Assigned task 1
Translate this sentence from the passage on ultrasonic temperature sensors into Spanish: "Any number of desired ultrasonic transmitters and receivers may be used."
Assigned task 2
In the passage on ultrasonic temperature sensors, how many time-of-flight measurements can be made with five arrays of transmitters and five arrays of receivers?
Assigned task 3
Pick up the passage on ultrasonic temperature sensors after its final sentence and keep writing it.

Supplied text
- - -

The example of FIG. 9 shows an arrangement of three arrays of ultrasonic transmitters and three arrays of ultrasonic receivers in a temperature sensor. However, this is merely illustrative. Any number of desired ultrasonic transmitters and receivers may be used. For example, a temperature sensor may have five arrays of ultrasonic transmitters and five arrays of ultrasonic receivers, one ultrasonic transmitter and one ultrasonic receiver, or any other desired number of transmitters and receivers. All of the transmitters may be formed in a shared plane and all of the receivers may be formed in a shared plane, or the components may be formed in different planes. The transmitters and receivers may face each other, or may be next to each other. If desired, the transmitters may be formed on a first shared semiconductor die, and the receivers may be formed on a second shared semiconductor die. Alternatively, the transmitters and receivers may be formed on a single semiconductor die. In some examples, a temperature sensor may have different numbers of transmitters and receivers, such as having three transmitters and five receivers.

By having multiple arrays of ultrasonic transmitters, multiple times of flight may be measured for the same frequency. To detect 0.5° C. changes in temperature, an ultrasonic temperature sensor may need to measure speed of sound changes of 1 part in 1000. Additionally, mechanical variations of 1 part in 1000 (10 microns for a 1 cm gap) may be difficult to avoid. Using multiple ultrasonic transmitters 20, which each may include an array of individual transmitters, and multiple ultrasonic receivers 22, which each may include an array of individual receivers, the speed of sound and temperature sensor geometry changes may be disambiguated. For example, with five arrays of transmitters and five arrays of receivers, 25 measurements of time-of-flight may be made.

- - -

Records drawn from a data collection
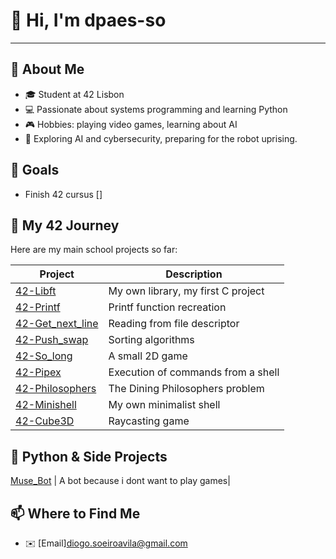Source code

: # 👋 Hi, I'm dpaes-so
---

## 🌟 About Me
- 🎓 Student at 42 Lisbon
- 💻 Passionate about systems programming and learning Python
- 🎮 Hobbies: playing video games, learning about AI
- 🤖 Exploring AI and cybersecurity, preparing for the robot uprising.

## 🎯 Goals
- Finish 42 cursus []


## 🚀 My 42 Journey
Here are my main school projects so far:

| Project | Description |
|---------|------------|
| [42-Libft](https://github.com/dpaes-so/42-Libft.git) | My own library, my first C project |
| [42-Printf](https://github.com/dpaes-so/42-Printf.git) | Printf function recreation |
| [42-Get_next_line](https://github.com/dpaes-so/42-Get_next_line.git) | Reading from file descriptor |
| [42-Push_swap](https://github.com/dpaes-so/42-Push_swap.git) | Sorting algorithms |
| [42-So_long](https://github.com/dpaes-so/42-So_long.git) | A small 2D game |
| [42-Pipex](https://github.com/dpaes-so/42-Pipex.git) | Execution of commands from a shell |
| [42-Philosophers](https://github.com/dpaes-so/42-Philosophers.git) | The Dining Philosophers problem |
| [42-Minishell](https://github.com/dpaes-so/Minishell.git) | My own minimalist shell |
| [42-Cube3D](https://github.com/pingingj/cub3d.git) | Raycasting game |


 ## 🐍 Python & Side Projects 
 [Muse_Bot](https://github.com/dpaes-so/muse_bot.git) | A bot because i dont want to play games|

## 📫 Where to Find Me
- ✉️ [Email]diogo.soeiroavila@gmail.com

⠀⠀⠀⠀⠀⠀⠀⠀⠀⠀⠀⠀⠀⠀⠀⠀⠀⠀⠀
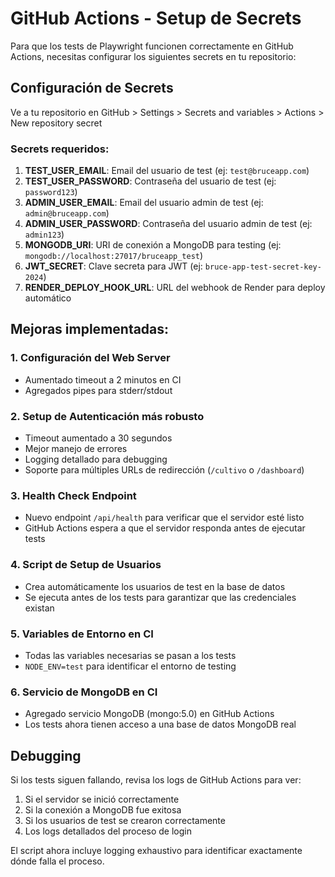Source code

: # GitHub Actions - Setup de Secrets

Para que los tests de Playwright funcionen correctamente en GitHub Actions, necesitas configurar los siguientes secrets en tu repositorio:

## Configuración de Secrets

Ve a tu repositorio en GitHub > Settings > Secrets and variables > Actions > New repository secret

### Secrets requeridos:

1. **TEST_USER_EMAIL**: Email del usuario de test (ej: `test@bruceapp.com`)
2. **TEST_USER_PASSWORD**: Contraseña del usuario de test (ej: `password123`)
3. **ADMIN_USER_EMAIL**: Email del usuario admin de test (ej: `admin@bruceapp.com`)
4. **ADMIN_USER_PASSWORD**: Contraseña del usuario admin de test (ej: `admin123`)
5. **MONGODB_URI**: URI de conexión a MongoDB para testing (ej: `mongodb://localhost:27017/bruceapp_test`)
6. **JWT_SECRET**: Clave secreta para JWT (ej: `bruce-app-test-secret-key-2024`)
7. **RENDER_DEPLOY_HOOK_URL**: URL del webhook de Render para deploy automático

## Mejoras implementadas:

### 1. **Configuración del Web Server**
- Aumentado timeout a 2 minutos en CI
- Agregados pipes para stderr/stdout

### 2. **Setup de Autenticación más robusto**
- Timeout aumentado a 30 segundos
- Mejor manejo de errores
- Logging detallado para debugging
- Soporte para múltiples URLs de redirección (`/cultivo` o `/dashboard`)

### 3. **Health Check Endpoint**
- Nuevo endpoint `/api/health` para verificar que el servidor esté listo
- GitHub Actions espera a que el servidor responda antes de ejecutar tests

### 4. **Script de Setup de Usuarios**
- Crea automáticamente los usuarios de test en la base de datos
- Se ejecuta antes de los tests para garantizar que las credenciales existan

### 5. **Variables de Entorno en CI**
- Todas las variables necesarias se pasan a los tests
- `NODE_ENV=test` para identificar el entorno de testing

### 6. **Servicio de MongoDB en CI**
- Agregado servicio MongoDB (mongo:5.0) en GitHub Actions
- Los tests ahora tienen acceso a una base de datos MongoDB real

## Debugging

Si los tests siguen fallando, revisa los logs de GitHub Actions para ver:

1. Si el servidor se inició correctamente
2. Si la conexión a MongoDB fue exitosa
3. Si los usuarios de test se crearon correctamente
4. Los logs detallados del proceso de login

El script ahora incluye logging exhaustivo para identificar exactamente dónde falla el proceso.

- - -

Exercise response 1
Se puede utilizar cualquier número deseado de transmisores y receptores ultrasónicos.

Exercise response 2
25 measurements of time-of-flight.

Exercise response 3
Regardless of the number of transmitters and receivers incorporated into a temperature sensor, some of the transmitters and/or receivers may be selectively deactivated and activated as desired. For example, a temperature sensor may save power by using fewer than all of the transmitters and/or receivers during some measurements. However, this is merely illustrative. In general, all of the transmitters and receivers may be used for all temperature measurements, if desired.

Although temperature sensors have been described as having ultrasonic transmitters, such as ultrasonic transmitters 20, and ultrasonic receivers, such as ultrasonic receivers 22, temperature sensors may be ultrasonic components that both transmit and receive signals, if desired. For example, in the example of FIG. 9, components 20 may transmit ultrasonic signals and components 22 may receive those signals during some measurements, while components 22 may transmit ultrasonic signals and components 20 may receive those signals during other measurements. In other words, the directionality of transmission and reception shown in FIG. 9 may be reversed in some embodiments.

Alternatively or additionally, ultrasonic components may be used for both transmission and reception during the same measurement, if desired. For example, components 20 may emit ultrasonic signals, which may reflect off of a known surface, such as housing 12 or other surface in cavity/opening 13 (FIG. 4), and components 20 may detect the reflected signals. In general, any desired arrangement of ultrasonic components may be used to emit and detect ultrasonic signals with different frequencies to determine a phase difference between the detected signals. The phase difference may then be used to determine ambient temperature. An illustrative relationship between the phase difference of received ultrasonic signals and ambient temperature is shown in FIG. 10.

As shown in FIG. 10, illustrative relationship 34 between ambient temperature and the phase difference Δφ may be established. In particular, by emitting multiple ultrasonic frequencies and determining the phase difference between those frequencies when they are detected, the ambient temperature may be determined. In this way, an ultrasonic temperature sensor may determine ambient temperature by emitting and detecting multiple signals with different ultrasonic frequencies.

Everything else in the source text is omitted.